[Opening DATASET EXTRACT section]

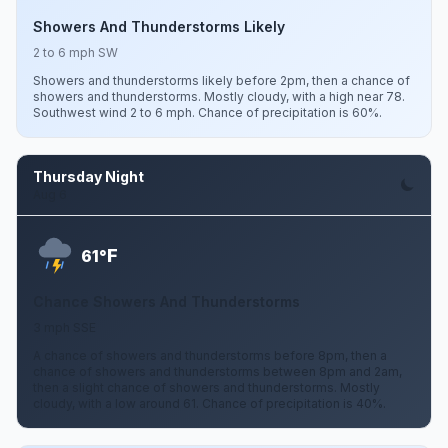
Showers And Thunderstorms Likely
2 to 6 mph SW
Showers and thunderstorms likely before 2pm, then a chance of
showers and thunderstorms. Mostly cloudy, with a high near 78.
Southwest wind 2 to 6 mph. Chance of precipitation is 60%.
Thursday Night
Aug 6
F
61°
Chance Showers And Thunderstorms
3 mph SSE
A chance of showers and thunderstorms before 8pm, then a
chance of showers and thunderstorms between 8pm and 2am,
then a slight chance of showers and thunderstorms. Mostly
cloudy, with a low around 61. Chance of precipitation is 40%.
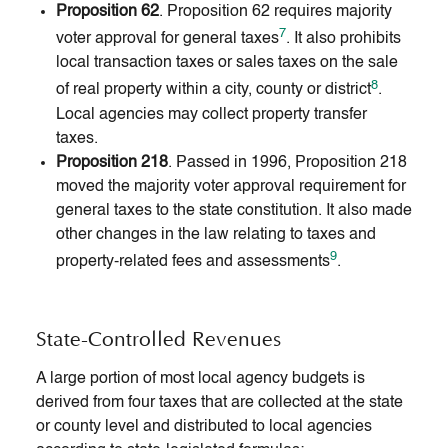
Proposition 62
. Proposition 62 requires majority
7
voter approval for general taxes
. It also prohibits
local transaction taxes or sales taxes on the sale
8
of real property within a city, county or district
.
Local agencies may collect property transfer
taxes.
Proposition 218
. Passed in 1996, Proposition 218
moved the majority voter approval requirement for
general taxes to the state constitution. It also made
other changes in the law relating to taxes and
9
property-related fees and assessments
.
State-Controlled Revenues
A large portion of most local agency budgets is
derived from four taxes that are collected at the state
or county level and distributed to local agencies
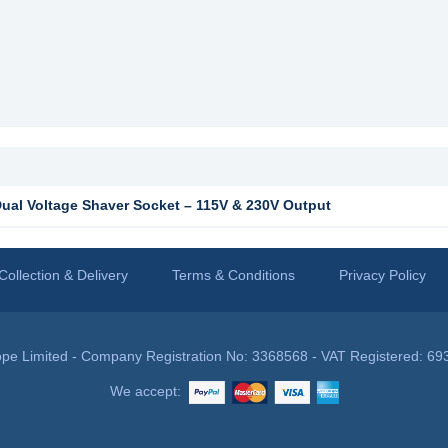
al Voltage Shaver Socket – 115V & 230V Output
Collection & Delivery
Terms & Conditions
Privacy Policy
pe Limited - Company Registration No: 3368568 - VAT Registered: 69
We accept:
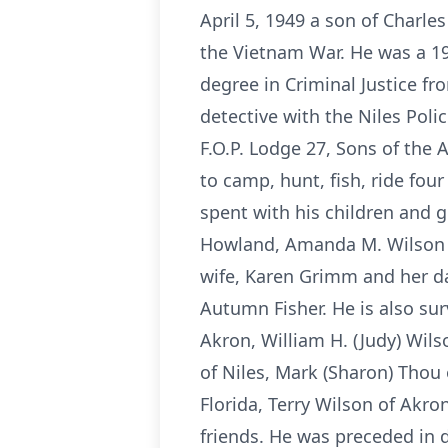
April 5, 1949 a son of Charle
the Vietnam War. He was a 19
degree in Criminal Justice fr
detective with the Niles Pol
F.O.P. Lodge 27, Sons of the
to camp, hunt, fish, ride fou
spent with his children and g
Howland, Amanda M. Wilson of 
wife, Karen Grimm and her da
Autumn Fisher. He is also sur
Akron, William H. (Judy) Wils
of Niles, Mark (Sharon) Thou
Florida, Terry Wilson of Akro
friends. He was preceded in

[Closing DATASET EXTRACT section]
[Opening DATASET EXTRACT section]

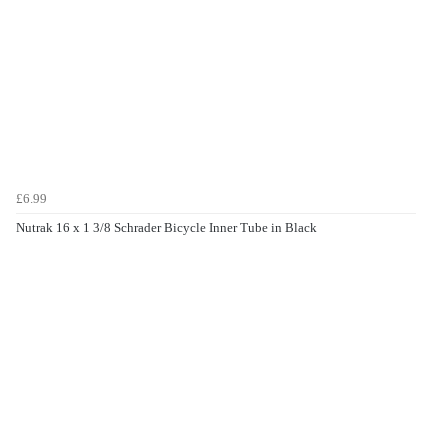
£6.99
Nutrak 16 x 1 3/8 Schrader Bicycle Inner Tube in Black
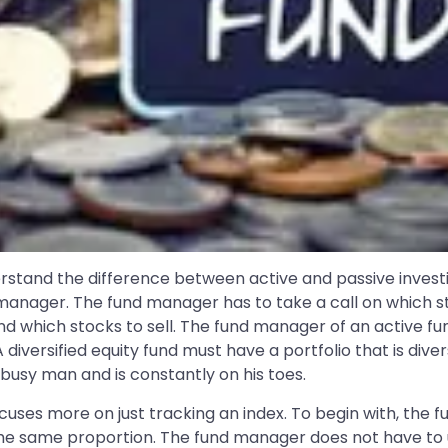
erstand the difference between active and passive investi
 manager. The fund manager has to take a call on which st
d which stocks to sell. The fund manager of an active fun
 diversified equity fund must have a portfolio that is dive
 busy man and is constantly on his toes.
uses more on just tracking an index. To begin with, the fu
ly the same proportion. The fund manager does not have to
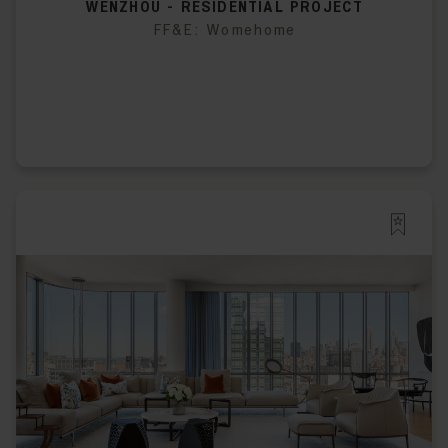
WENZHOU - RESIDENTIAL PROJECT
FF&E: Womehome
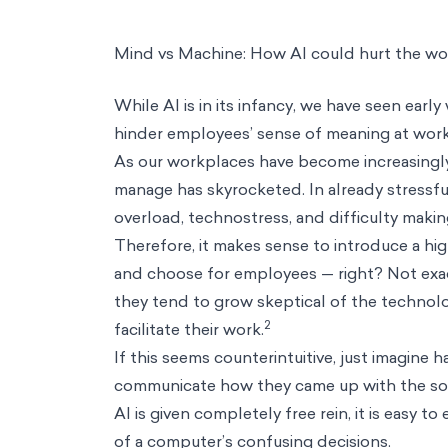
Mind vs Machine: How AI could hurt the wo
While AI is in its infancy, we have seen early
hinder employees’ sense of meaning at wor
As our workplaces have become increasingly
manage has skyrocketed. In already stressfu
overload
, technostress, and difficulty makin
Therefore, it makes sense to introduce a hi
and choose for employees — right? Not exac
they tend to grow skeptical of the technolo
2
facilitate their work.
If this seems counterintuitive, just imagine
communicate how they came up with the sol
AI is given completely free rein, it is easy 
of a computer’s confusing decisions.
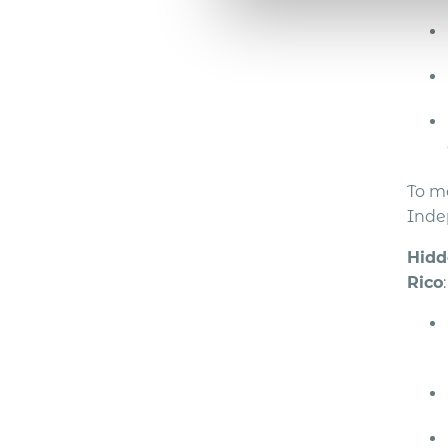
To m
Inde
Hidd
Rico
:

[Closing DATASET EXTRACT section]

*WORK TASK*: Could you give back only the lines of the records starting with the line with "Mind vs Machine: How AI could hurt the wo" and going on through the line with "facilitate their work.", with "workplaces" changed to "offices" and nothing else altered?

*EXPECTED OUTPUT*:
Mind vs Machine: How AI could hurt the wo
While AI is in its infancy, we have seen early
hinder employees’ sense of meaning at wor
As our offices have become increasingly
manage has skyrocketed. In already stressfu
overload
, technostress, and difficulty makin
Therefore, it makes sense to introduce a hi
and choose for employees — right? Not exac
they tend to grow skeptical of the technolo
2
facilitate their work.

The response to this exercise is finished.